Recognition of pharmacists as health care providers in the Social
Security Act under Title 18, Part E, Section 1861 is a critical addition
of language needed to sustain these services to meet the growing demands
of access to care as well as serving vulnerable and rural populations.
CMS payment policies and definitions can then parallel pharmacists'
current and critical role to improve health care delivery."

I have appended another excerpt below which covers the legislative
history of this issue and some proposals for resolution.
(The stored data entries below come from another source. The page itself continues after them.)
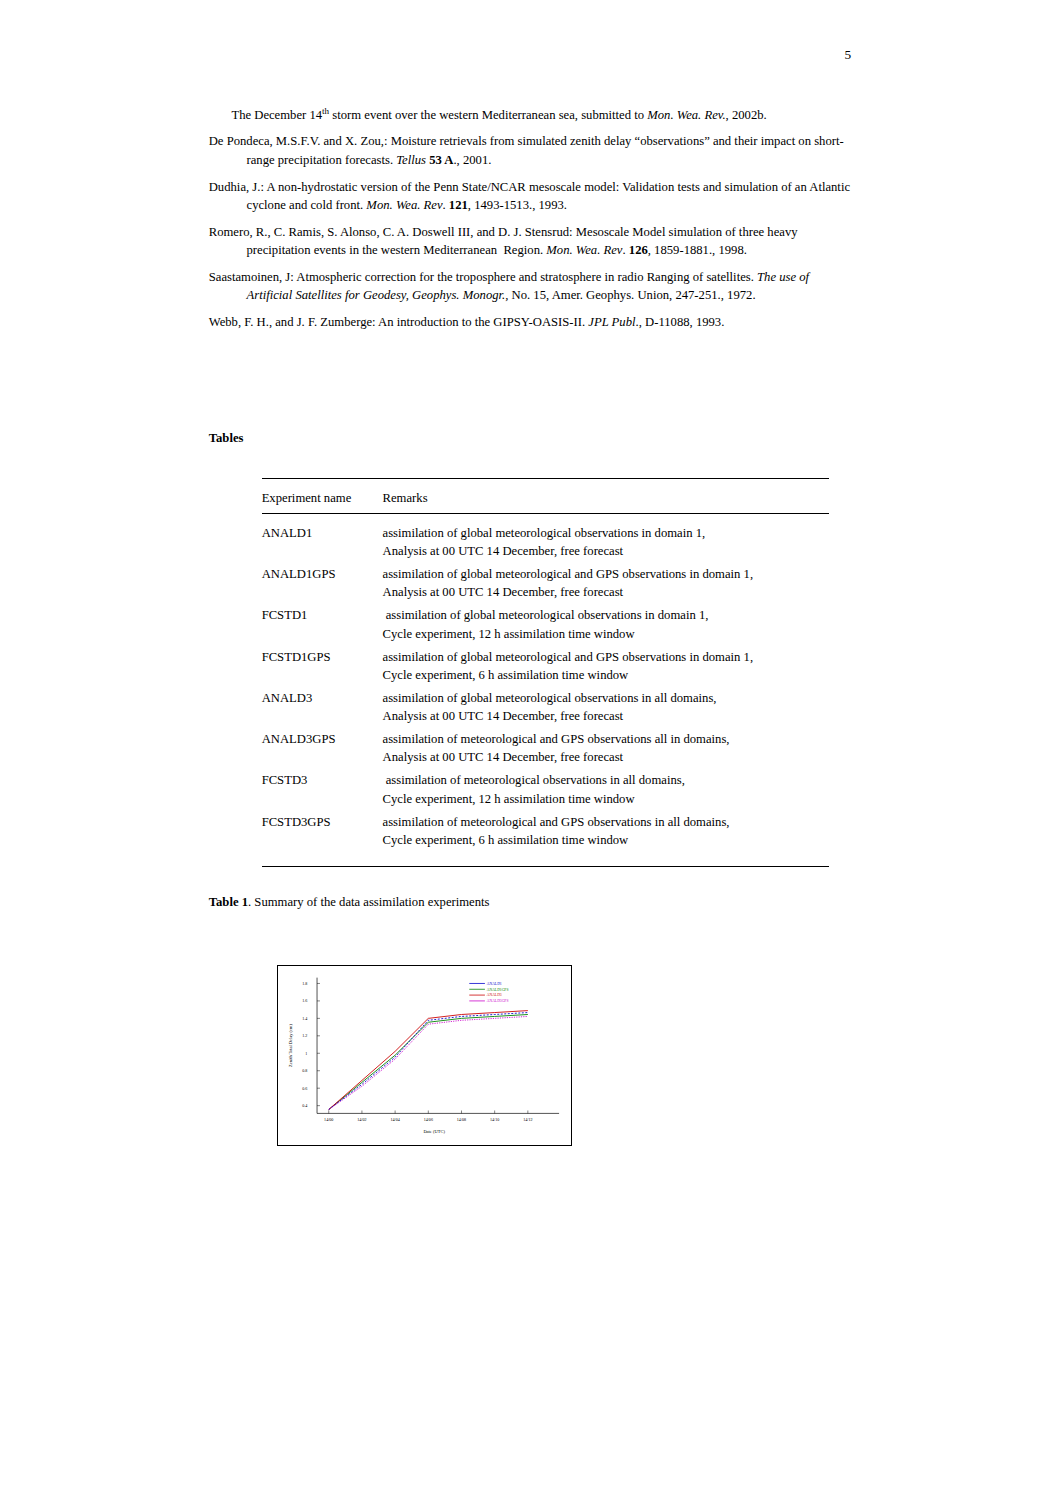5
The December 14th storm event over the western Mediterranean sea, submitted to Mon. Wea. Rev., 2002b.
De Pondeca, M.S.F.V. and X. Zou,: Moisture retrievals from simulated zenith delay “observations” and their impact on short-range precipitation forecasts. Tellus 53 A., 2001.
Dudhia, J.: A non-hydrostatic version of the Penn State/NCAR mesoscale model: Validation tests and simulation of an Atlantic cyclone and cold front. Mon. Wea. Rev. 121, 1493-1513., 1993.
Romero, R., C. Ramis, S. Alonso, C. A. Doswell III, and D. J. Stensrud: Mesoscale Model simulation of three heavy precipitation events in the western Mediterranean Region. Mon. Wea. Rev. 126, 1859-1881., 1998.
Saastamoinen, J: Atmospheric correction for the troposphere and stratosphere in radio Ranging of satellites. The use of Artificial Satellites for Geodesy, Geophys. Monogr., No. 15, Amer. Geophys. Union, 247-251., 1972.
Webb, F. H., and J. F. Zumberge: An introduction to the GIPSY-OASIS-II. JPL Publ., D-11088, 1993.
Tables
| Experiment name | Remarks |
| ANALD1 | assimilation of global meteorological observations in domain 1, |
| | Analysis at 00 UTC 14 December, free forecast |
| ANALD1GPS | assimilation of global meteorological and GPS observations in domain 1, |
| | Analysis at 00 UTC 14 December, free forecast |
| FCSTD1 | assimilation of global meteorological observations in domain 1, |
| | Cycle experiment, 12 h assimilation time window |
| FCSTD1GPS | assimilation of global meteorological and GPS observations in domain 1, |
| | Cycle experiment, 6 h assimilation time window |
| ANALD3 | assimilation of global meteorological observations in all domains, |
| | Analysis at 00 UTC 14 December, free forecast |
| ANALD3GPS | assimilation of meteorological and GPS observations all in domains, |
| | Analysis at 00 UTC 14 December, free forecast |
| FCSTD3 | assimilation of meteorological observations in all domains, |
| | Cycle experiment, 12 h assimilation time window |
| FCSTD3GPS | assimilation of meteorological and GPS observations in all domains, |
| | Cycle experiment, 6 h assimilation time window |
Table 1. Summary of the data assimilation experiments
1.8 1.6 1.4 1.2 1 0.8 0.6 0.4 14/00 14/02 14/04 14/06 14/08 14/10 14/12 Date (UTC) Zenith Total Delay (cm) ANALD1 ANALD1GPS ANALD3 ANALD3GPS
However illuminating the discussions have been (and at times they have
merely rehearsed well-worn paths and well-entrenched positions), the
issue is not about who is in or out, who can do what instead of or in
addition to another, but who gets paid, and for what services, in the
US. That said, reimbursement for non-distributive functions by
pharmacists in community and hospital settings is an issue in many
countries and many health systems. Can we re-focus the debate on that
issue, and perhaps get examples of good practice from different
settings?

In South Africa, the SA Pharmacy Council has listed professional
non-distributive services for which a pharmacist may levy a fee and
issued a Board Notice in this regard. Those fees linked to dispensing
are governed by the Regulations issued in terms of the Medicines Act, so
fall outside of the remit of the Pharmacy Council. However, there is
little evidence that insurers in the private sector (medical schemes in
local parlance) are willing to reimburse for these non-distributive
functions, even when they are rendered.